However old you are, Super Mario Bros. is likely to be one of the first games you ever played – whether on an original Nintendo Entertainment System (NES) in the mid-1980s or on the Wii in the 2000s. Even those who’ve never picked up a controller cannot fail to recognise the squat, moustachioed fellow, running and jumping around vaguely psychedelic, primary-coloured landscapes in his blue dungarees and red cap.
Despite being ancient by video game standards, at 35 years old, Super Mario Bros. is still enjoyable and instantly comprehensible today. Its first level is arranged in such a way that the new player instinctively learns its rules in the opening few seconds: jump on enemies, hit question-mark blocks with your head, eat mushrooms to power up.

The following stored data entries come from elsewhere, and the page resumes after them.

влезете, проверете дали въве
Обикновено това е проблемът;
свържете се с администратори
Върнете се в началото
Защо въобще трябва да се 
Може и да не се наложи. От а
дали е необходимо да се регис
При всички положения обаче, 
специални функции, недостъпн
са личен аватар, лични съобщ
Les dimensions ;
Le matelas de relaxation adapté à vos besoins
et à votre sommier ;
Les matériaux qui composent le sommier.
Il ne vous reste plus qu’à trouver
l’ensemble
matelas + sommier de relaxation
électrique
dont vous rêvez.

It is so elegant that it is still taught in game design courses – as the basic architecture of fun.
And it’s still glorified by accountants, too. Super Mario Bros. was a turning point for the business of video games, arriving at a time when early home games consoles from the likes of Atari and Mattel had crashed in the US, and when industrious Nintendo employees had to basically plead with stores for them to stock consoles and games – even setting up displays themselves. But Super Mario Bros. was its own advertisement. It went on to sell 40 million copies.
Of course, many other games came before Super Mario Bros., and some of them stoked the world’s enthusiasm. It was preceded by Pong, by Pac-Mania, and by Space Invaders, which enthralled millions – including a 33-year-old Martin Amis, who wrote a little-appreciated book about it, called Invasion of the Space Invaders: An Addict’s Guide to Battle Tactics, Big Scores and the Best Machines.

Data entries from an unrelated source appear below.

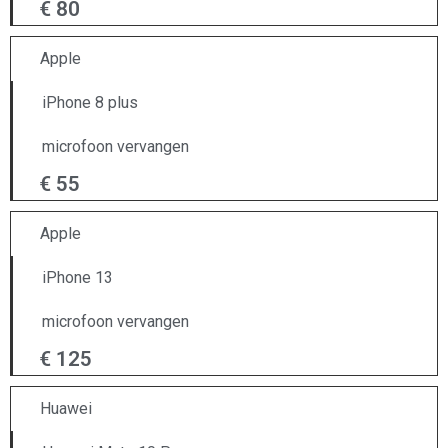
€ 80
Apple
iPhone 8 plus
microfoon vervangen
€ 55
Apple
iPhone 13
microfoon vervangen
€ 125
Huawei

But Super Mario Bros. is what turned video games into a cultural phenomenon in most parts of the world, sweeping Japan before reviving an almost-dead industry in the US and bringing into homes the kind of raucous, dazzling fun that could previously only be had with a coin-swallowing arcade machine. It is the game that welcomed a generation of children who weren’t playing in bars or smoky arcades into love of video games – or hooked them in, depending on your perspective.
And while the NES was never the all-consuming force in the UK and Europe that it was in Japan and America, Mario nonetheless became gaming’s first real global icon – its Mickey Mouse.
For much of the 1980s and 1990s, even the 2000s, there was a prevailing attitude among older adults that video games were insidious things. What else were they to think, watching children glassy-eyed in front of a screen, jumping a little pixel man over chasms again and again and again? But they couldn’t see what was going on inside those children’s heads; their imaginations filling in the gaps left by primitive graphics and sound, creating a world of wonder.
Those same children are now the almost-middle-aged arbiters of culture – and, for them, Super Mario Bros. was not a vacuous distraction but one of the foundational texts of an emerging medium, a work that inspired practically every game designer that followed.